Oireachtas Joint and Select Committees

Thursday, 30 March 2017

Joint Oireachtas Committee on Housing, Planning, Community and Local Government

Quarterly Progress Report Strategy for Rented Sector: Department of Housing, Planning, Community and Local Government (Resumed)

2:00 pm

Photo of Eoin Ó BroinEoin Ó Broin (Dublin Mid West, Sinn Fein) | Oireachtas source

I have six areas of questions. The first concerns public private partnerships. We had a long exchange on this at the end of our previous meeting. Since then, I have met the National Treasury Management Agency, NTMA, the Department and Dublin City Council, DCC, and have spoken to the county manager of South Dublin County Council and to the Sinn Féin councillors in the councils affected. I have even more concerns with the model than I had the previous time. In all the conversations I have had with officials since the previous meeting, the first thing they have said is that we should not have an ideological conversation about this. My conversation about this is not ideological. One of the reports I have read since our previous meeting is the very detailed report of the House of Commons Treasury Select Committee on the use of public private partnerships in Britain, including in social housing. The core conclusion of its report, and this is after 15 years of experience of these matters, is that the benefits of off-balance sheet borrowing do not offset the long-term additional costs, let alone the additional risks when the projects go wrong. The Treasury Select Committee is a body that is probably more conservative than anyone in this room in its general thinking about these matters.

I am still concerned about the benchmarking process and the lack of transparency surrounding it. I am even more concerned about the potential risks that could fall back on the Exchequer, whether in respect of central or local government, as a result of the contracts, particularly if there are defaults or disputes in respect of the contracts, especially over the 25-year maintenance period. I am absolutely opposed to the inclusion of approved housing bodies in the public private partnership, PPP, companies.

Nobody has given me any rationale for why the local authorities should not only own these units at the end of the period if they go ahead but also manage them throughout.

I do not understand the absolute exclusion of elected members in the councils from pretty much any of this, other than approving section 85 developments and planning permissions, given the risks of which we know of Britain. We are in a real dilemma. On the basis of the first bundles, there are 108 units in my constituency. I do not want Sinn Féin councillors in South Dublin County Council to vote against delivery of these 108 units that will house 108 families within two years. There are, however, so many risks involved in this model that this evening I will make a written submission which has just been completed. I will not ask the delegates to respond on all of these matters because I have other questions to ask, but I want the Department to give me a formal written response to the submission which goes through all of my concerns in the areas to which I have just referred.

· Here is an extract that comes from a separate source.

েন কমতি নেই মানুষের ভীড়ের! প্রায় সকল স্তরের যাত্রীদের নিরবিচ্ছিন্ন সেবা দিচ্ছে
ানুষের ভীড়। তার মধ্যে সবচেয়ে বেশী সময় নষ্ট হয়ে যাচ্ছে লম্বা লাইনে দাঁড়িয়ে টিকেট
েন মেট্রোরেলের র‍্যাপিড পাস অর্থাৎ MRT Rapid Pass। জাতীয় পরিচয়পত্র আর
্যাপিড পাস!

I will ask it to consider a series of reasonable amendments to what it is proposing. I would much prefer it to use 100% upfront Exchequer funding or Housing Finance Agency loans, but I am not optimistic that the Minister would agree to that. In its absence there is a set of other matters that it needs to consider. We do not want to sit here in a couple of years when many of the things the House of Commons Treasury Committee has confirmed will have come to pass. When I asked the last time we met about HFA loans for local authorities, I said there was no plan for them to increase HFA borrowings, yet on page 45 of Rebuilding Ireland there is an explicit commitment to increase capital and HFA loan facilities for local authorities and approved housing bodies. Will local authorities be able at some stage to borrow from the HFA to build, in addition to capital funding from central government?

I would like to receive an update on the Irish League of Credit Unions, ILCU. I know that the Department is not the block but the Registry of Credit Unions, the Central Bank and the Department of Finance. Have there been subsequent conversations? Is pressure being exerted, or is there engagement with these two bodies to try to free some of the money the ILCU and others have put on the table?

I am very concerned that cost rental is one of the ideas many people say is a good one; everyone has a vague idea about it, but as no model is emerging, it will not be delivered. I take a slightly different view from Deputy Ruth Coppinger on the land initiatives or joint ventures. I am open to discussing them as long as they deliver good quality social and affordable housing and nobody is getting anything for free and that there is a clear return to the taxpayer.